◆ **TEXT SHOWN**
========
Skip to main content

What this is

There are two types of checkpoints in the Training SDK:
  • Sampler checkpoints (save_weights_for_sampler_ext): Exported for deployment hotloading. These are what the inference endpoint loads.
  • Train-state checkpoints (save_checkpoint via checkpoint_utils): Full optimizer + weight state persisted to checkpoints.jsonl for resuming training where you left off.

Setup: enable checkpoint_type

The checkpoint_type parameter ("base" or "delta") is available on FiretitanTrainingClient.save_weights_for_sampler_ext(). Use FiretitanServiceClient to create the client:
import tinker
from fireworks.training.sdk import FiretitanServiceClient, WeightSyncer, DeploymentManager

Base vs. delta checkpoints

TypeWhat it savesSizeWhen to use
"base"Full model weightsLarge (~16 GB for 8B model)First checkpoint, or when you need a clean snapshot
"delta"XOR diff from previous baseSmall (~10x smaller)Every subsequent checkpoint after a base
Delta checkpoints are much faster to save and transfer, making per-step hotloading practical for on-policy training.
========
◆ **RAW DATA**
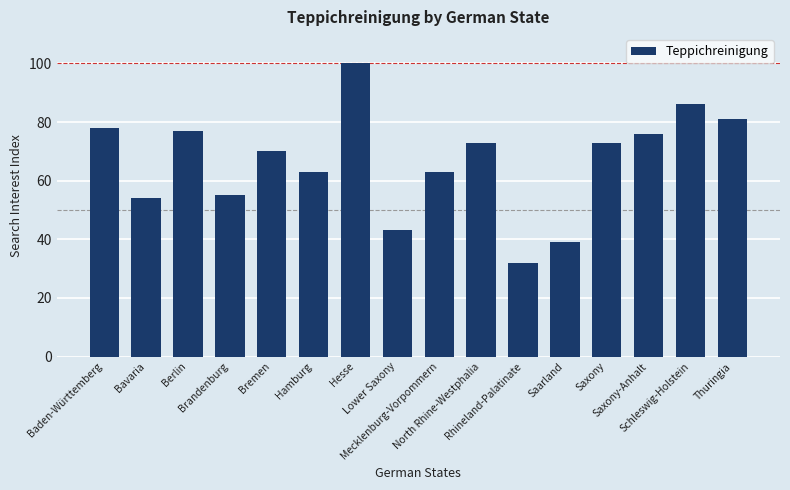

What is the change in value from Rhineland-Palatinate to Saarland?

+7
========
◆ **WORK INSTRUCTIONS**
Copy the checkpoint text word for word, from "What this is" up to and including "inference endpoint loads.".

◆ **FINAL ANSWER**
What this is

There are two types of checkpoints in the Training SDK:
  • Sampler checkpoints (save_weights_for_sampler_ext): Exported for deployment hotloading. These are what the inference endpoint loads.